Gcn4 forms dimers via hydrophobic interactions between the C-terminal regions of the α helices, forming a coiled-coil structure. This structure is common in proteins containing amphipathic α helices in which hydrophobic amino acid residues are regularly spaced alternately three or four positions apart in the sequence, forming a stripe down one side of the α helix. These hydrophobic stripes make up the interacting surfaces between the α-helical monomers in a coiled-coil dimer (see Figure 3-10a).

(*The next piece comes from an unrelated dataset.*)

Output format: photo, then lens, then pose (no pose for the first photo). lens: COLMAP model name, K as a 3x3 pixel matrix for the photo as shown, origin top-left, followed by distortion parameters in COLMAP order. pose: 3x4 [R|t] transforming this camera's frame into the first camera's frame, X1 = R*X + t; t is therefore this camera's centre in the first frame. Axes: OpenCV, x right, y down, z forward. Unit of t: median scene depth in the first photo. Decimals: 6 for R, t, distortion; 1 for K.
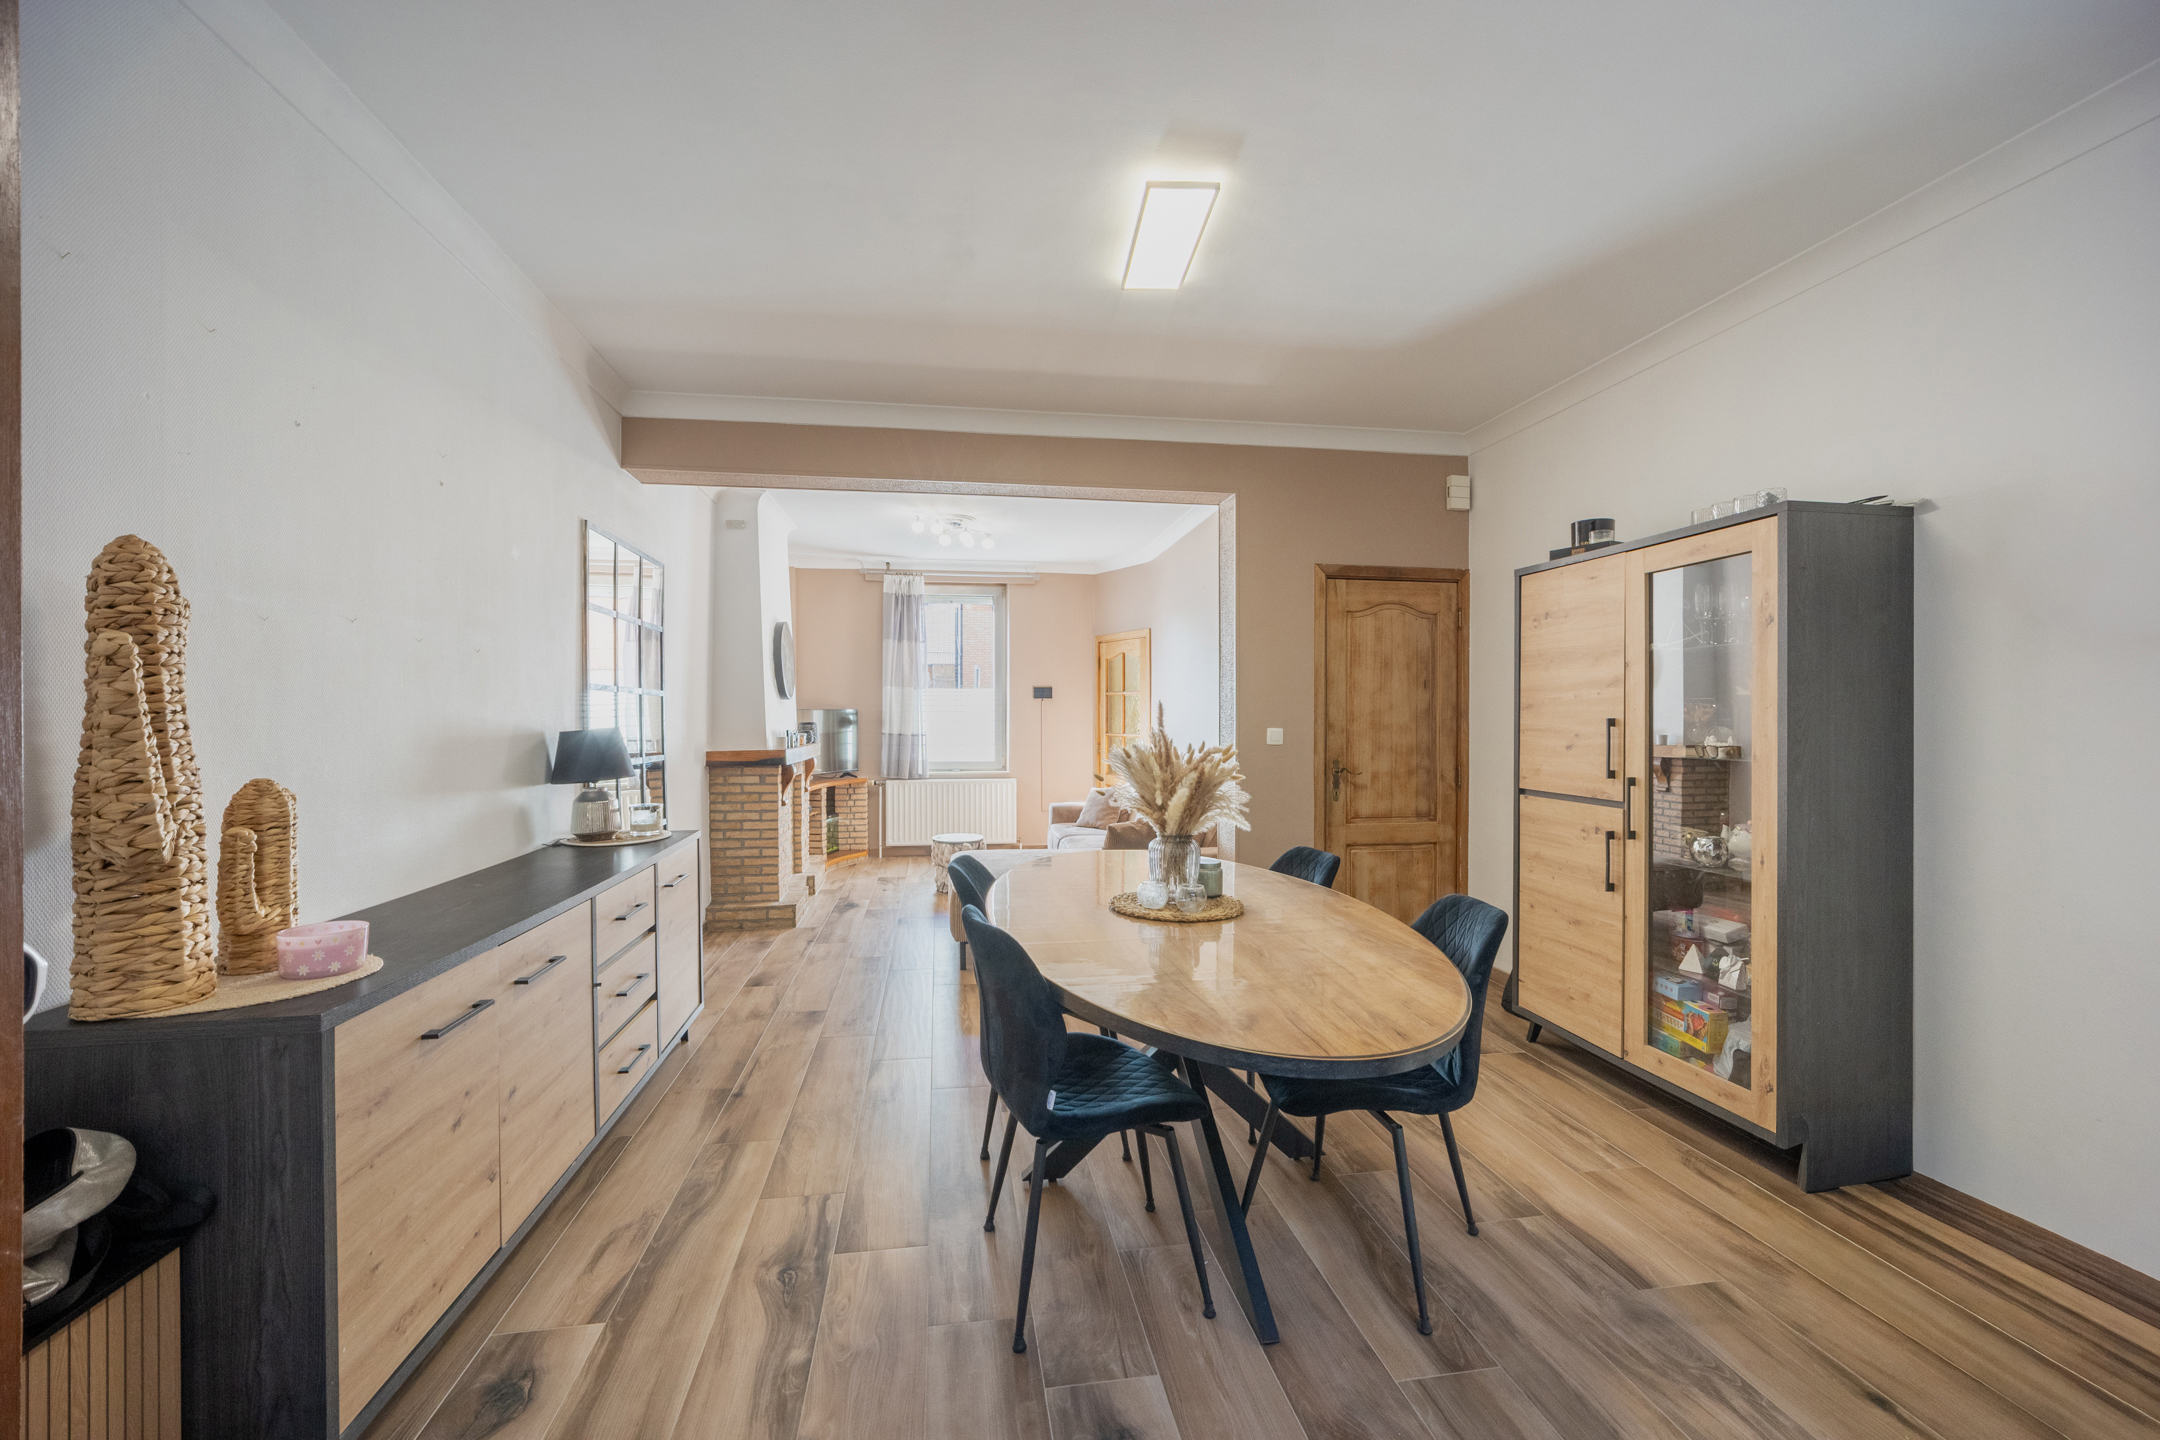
lens RADIAL K [[833.9, 0, 1080.9], [0, 833.9, 722.5], [0, 0, 1]] dist [-0.000667, 0.000079]
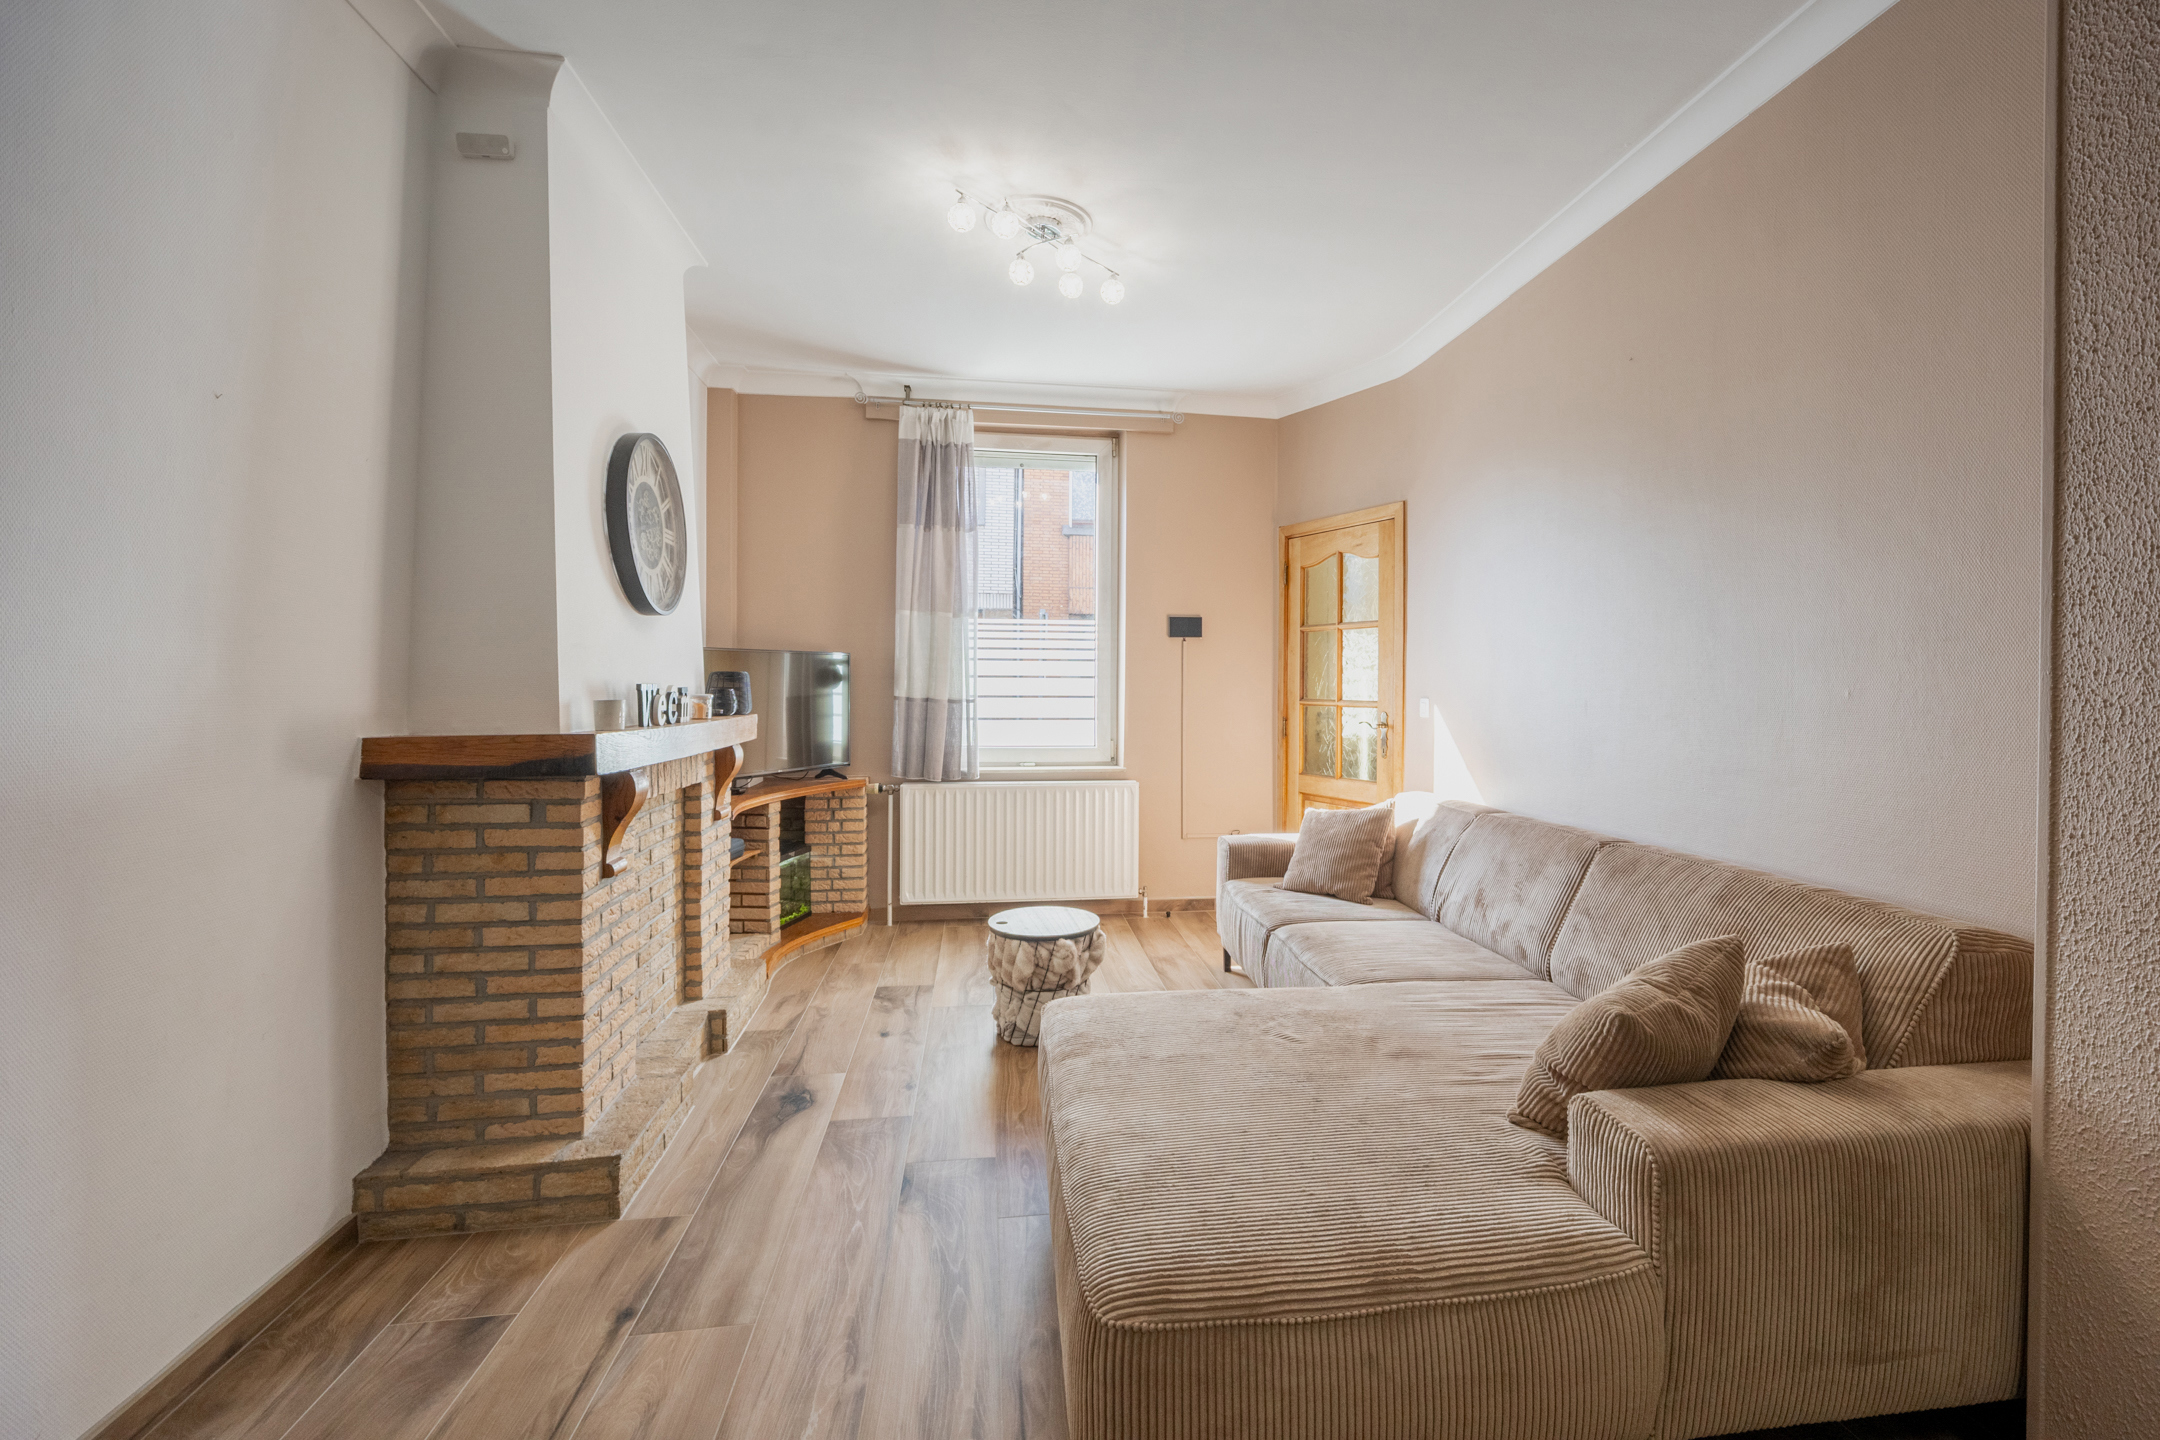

Although the first leucine-zipper transcription factors to be analyzed contained leucine residues at every seventh position in the dimerization region, additional DNA-binding proteins containing other hydrophobic amino acids in these positions were subsequently identified. Like leucine-zipper proteins, they form dimers containing a C-terminal coiled-coil dimerization region and an N-terminal DNA-binding domain. The term basic zipper (bZIP) is now frequently used to refer to all proteins with these common structural features. Many basic-zipper transcription factors are heterodimers of two different polypeptide chains, each containing one basic-zipper domain.

Basic Helix-Loop-Helix (bHLH) Proteins The DNA-binding domain of another class of dimeric transcription factors contains a structural motif that is very similar to the basic-zipper motif except that a nonhelical loop of the polypeptide chain separates two α-helical regions in each monomer (Figure 9-30d). Termed a basic helix-loop-helix (bHLH), this motif was predicted from the amino acid sequences of these proteins, which contain an N-terminal α helix with basic residues that interact with DNA, a middle loop region, and a C-terminal region, with hydrophobic amino acids spaced at intervals characteristic of an amphipathic α helix, that dimerizes into a coiled coil. As with basic-zipper proteins, different bHLH proteins can form heterodimers.